REPUBLIKA.CO.ID, BEIJING -- Laporan yang dirilis lembaga think tank Australia mengatakan puluhan ribu masyarakat etnik Uighur yang bekerja dalam kondisi 'kerja paksa' di pabrik-pabrik di seluruh China. Mereka memasok barang ke 83 merek terkenal di seluruh dunia.
Laporan Australian Strategic Policy Institute (ASPI) ini mengutip dokumen pemerintah dan laporan media setempat. Mereka mengidentifikasi jaringan 27 pabrik di sembilan provinsi di China yang menjadi tempat lebih dari 80 ribu warga Uighur dipaksa bekerja.

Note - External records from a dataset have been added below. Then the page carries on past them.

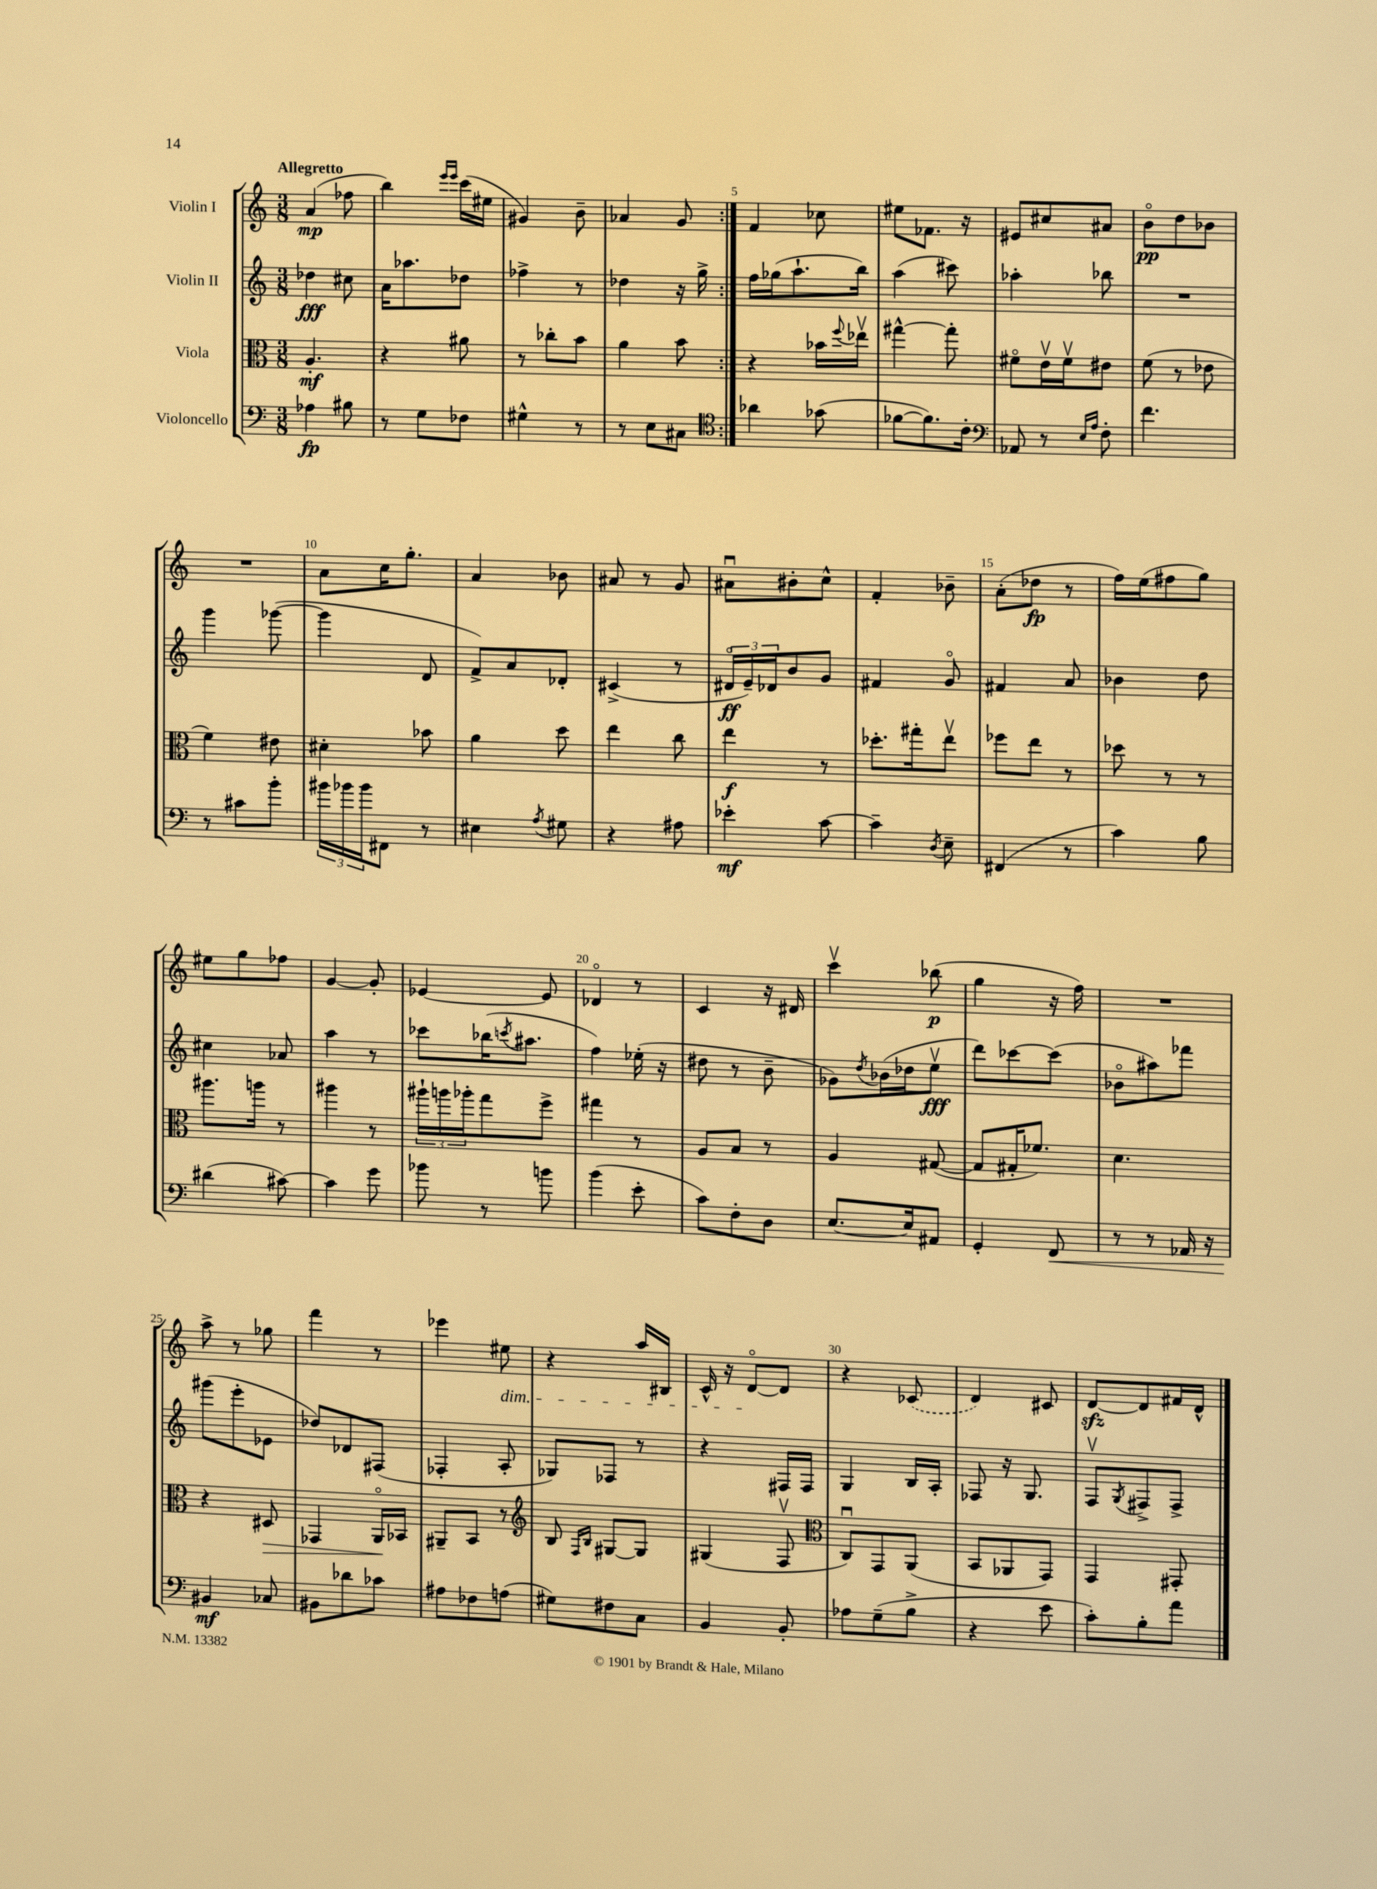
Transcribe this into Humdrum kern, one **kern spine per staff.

**kern	**kern	**kern	**kern
*staff4	*staff3	*staff2	*staff1
*clefF4	*clefC3	*clefG2	*clefG2
*k[]	*k[]	*k[]	*k[]
*M3/8	*M3/8	*M3/8	*M3/8
4A-	4.A'	4dd-	(4a
8B#	.	8cc#	8ff-
=	=	=	=
8r	4r	16a	4bb)
.	.	8.aa-	.
8G	.	.	.
.	.	.	16qqeee
.	.	.	16qqeee
8F-	8a#	8dd-	(16ccc
.	.	.	16ee#
=	=	=	=
4G#^^	8r	4ff-^	4g#)
.	8cc-'	.	.
8r	8b	8r	8b~
=	=	=	=
8r	4a	4dd-	4a-
8E	.	.	.
8C#	8b	16r	8g
.	.	16gg^	.
=:|!	=:|!	=:|!	=:|!
*clefC4	*	*	*
4a-	4r	16ff	4f
.	.	(16gg-	.
.	.	8.aa`	.
(8g-	16b-	.	8cc-
.	8qqff	.	.
.	16ee-v	16bb)	.
=	=	=	=
[8f-	[4gg#^^	(4aa	8ee#
8.f-])	.	.	8.f-
.	8gg#']	8ccc#)	.
16c'	.	.	16r
=	=	=	=
*clefF4	*	*	*
8AA-	8f#o	4aa-'	8e#
8r	16ev	.	8cc#
.	16f#v	.	.
16qqE	.	.	.
16qqA	.	.	.
8F'	8e#	8bb-	8a#
=	=	=	=
4.f	(8f	4.r	8bo
.	8r	.	8dd
.	8e-	.	8b-
=	=	=	=
8r	4f)	4ggg	4.r
8c#	.	.	.
8b'	8e#	([8ggg-	.
=	=	=	=
24b#	4d#'	4ggg-]	8a
24b-	.	.	.
24b-	.	.	.
8FF#	.	.	16cc
.	.	.	8.gg'
8r	8b-	8d	.
=	=	=	=
4E#	4a	8f^)	4a
.	.	8a	.
8qA	.	.	.
8G#	8dd	8d-'	8b-
=	=	=	=
4r	4ee	(4c#^	8a#
.	.	.	8r
8A#	8cc	8r	8g
=	=	=	=
4e-'	4ee	24d#o	8a#u
.	.	24e~)	.
.	.	24d-	.
.	.	8b	8b#'
[8c	8r	8g	8cc^^
=	=	=	=
4c~]	8.dd-'	4f#	4f'
.	16gg#'	.	.
8qD	.	.	.
8E~	8eev	8go	8b-~
=	=	=	=
(4FF#	8ff-	4f#	(8a'
.	8ee	.	8dd-
8r	8r	8a	8r
=	=	=	=
4c)	8dd-	4b-	16ff)
.	.	.	(16ee
.	8r	.	8ff#
8B	8r	8dd	8gg)
=	=	=	=
(4d#	8.aa#	4cc#	8ee#
.	.	.	8gg
.	16aa	.	.
[8c#)	8r	8a-	8ff-
=	=	=	=
4c#]	4aa#	4aa	[4g
8g	8r	8r	8g']
=	=	=	=
8b-	24aa#`	8ccc-	[4e-
.	24aa	.	.
.	24aa-'	.	.
8r	8gg	(16bb-	.
.	.	8qccc	.
.	.	8.aa#	.
8b	8ff^	.	8e-]
=	=	=	=
(4b	4gg#	4ff)	4d-o
8e'	8r	(16ee-'	8r
.	.	16r	.
=	=	=	=
8c)	8A	8dd#	4c
8F'	8B	8r	.
8D	8r	8b~	16r
.	.	.	16d#
=	=	=	=
[8.E	4A	8g-)	4cccv
.	.	8qdd	.
.	.	(16b-	.
16E]	.	16dd-	.
8AA#	([8G#	8eev	(8bb-
=	=	=	=
4GG'	8G#]	8ddd)	4gg
.	16G#'	[8ccc-	.
.	8.f-)	.	.
8FF	.	(8ccc-]	16r
.	.	.	16ff)
=	=	=	=
8r	4.d	8b-o	4.r
8r	.	8aa#)	.
16AA-	.	8fff-	.
16r	.	.	.
=	=	=	=
4BB#	4r	(8ggg#	8aa^
.	.	8eee'	8r
8C-	8D#	8e-	8gg-
=	=	=	=
8BB#	4GG-	8dd-)	4fff
8d-	.	8d-	.
8c-	16AAo	(8F#	8r
.	16BB-	.	.
=	=	=	=
8A#	8AA#~	4F-'	4eee-
8F-	8BB	.	.
(8A	8r	8A'	8ee#
=	=	=	=
*	*clefG2	*	*
8G#)	8B	8G-)	4r
.	16qqF	.	.
.	16qqB	.	.
8F#	[8G#	8F-	.
8C	8G#]	8r	16aa
.	.	.	16B#
=	=	=	=
4BB	(4G#	4r	16c^^
.	.	.	16r
.	.	.	[8do
8BB'	8Fv	16F#	8d]
.	.	16F#	.
=	=	=	=
*	*clefC3	*	*
8A-	8Cu)	4G	4r
(8G~	8GG	.	.
8B^	(8AA	16B	(8c-
.	.	16A'	.
=	=	=	=
4r	8BB	8F-	4d)
.	8AA-	16r	.
.	.	8.G	.
8e	8GG)	.	8c#
=	=	=	=
8c')	4GG	8Fv	[8d
.	.	8qG	.
8B'	.	8F#^	8d]
8a	8GG#'	8F#^	16f#
.	.	.	16d^^
==	==	==	==
*-	*-	*-	*-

"Di bawah kondisi yang sangat mengindikasi adanya kerja paksa, warga Uighur bekerja di pabrik-pabrik yang memasok setidaknya 83 merek terkenal di sektor teknologi, pakaian dan otomotif, termasuk Apple, BMW, Gap, Huawei, Nike, Samsung, Sony dan Volkswagen," kata ASPI dalam laporan mereka, Senin (2/3).
Dalam laporannya ASPI mengatakan pemindahan pekerja ke pabrik-pabrik itu bagian dari program yang disponsori pemerintah. Mereka mengatakan program ini membuat hidup para pekerja 'sangat sulit dan terpisahkan'.
Mereka dilarang melaksanakan praktik keagamaan dan dipaksa berpartisipasi dalam kelas bahasa Mandarin. Mereka juga mengatakan para warga Uighur dipasangi alat pelacak elektronik dan dilarang pulang ke Xinjiang.
Pemerintah China sudah membantah laporan tersebut. Kementerian Luar Negeri China mengatakan laporan pemerintah telah melanggar hak asasi Uighur tidak benar.
"Laporan ini hanya mengikuti pasukan anti-China dari Amerika Serikat (AS) untuk mencoba mencoreng langkah-langkah anti-terorisme China di Xinjiang," kata juru bicara Kementerian Luar Negeri China Zhou Lijian.
PBB memperkirakan dalam satu tahun terakhir ini ada lebih dari satu juta minoritas muslim Uighur yang ditahan di kamp-kamp yang disebut sebagai pusat vokasi di Xinjiang. Penahanan itu bagian dari langkah anti-terorisme China.
Penahanan massal memicu kritikan dari pemerintah luar negeri dan berbagai kelompok hak asasi manusia. Mereka mengatakan penahanan sewenang-wenang melanggar hak asasi manusia.
China membantah kamp-kamp tersebut melanggar hak asasi warga Uighur. Beijing menegaskan kamp-kamp tersebut dirancang untuk membinasakan terorisme dan memberikan keterampilan.
"Semua orang yang belajar di pusat-pusat vokasi sudah lulus dan dengan bantuan pemerintah mereka sudah dipekerjakan, kini mereka hidup bahagia," kata Zhou.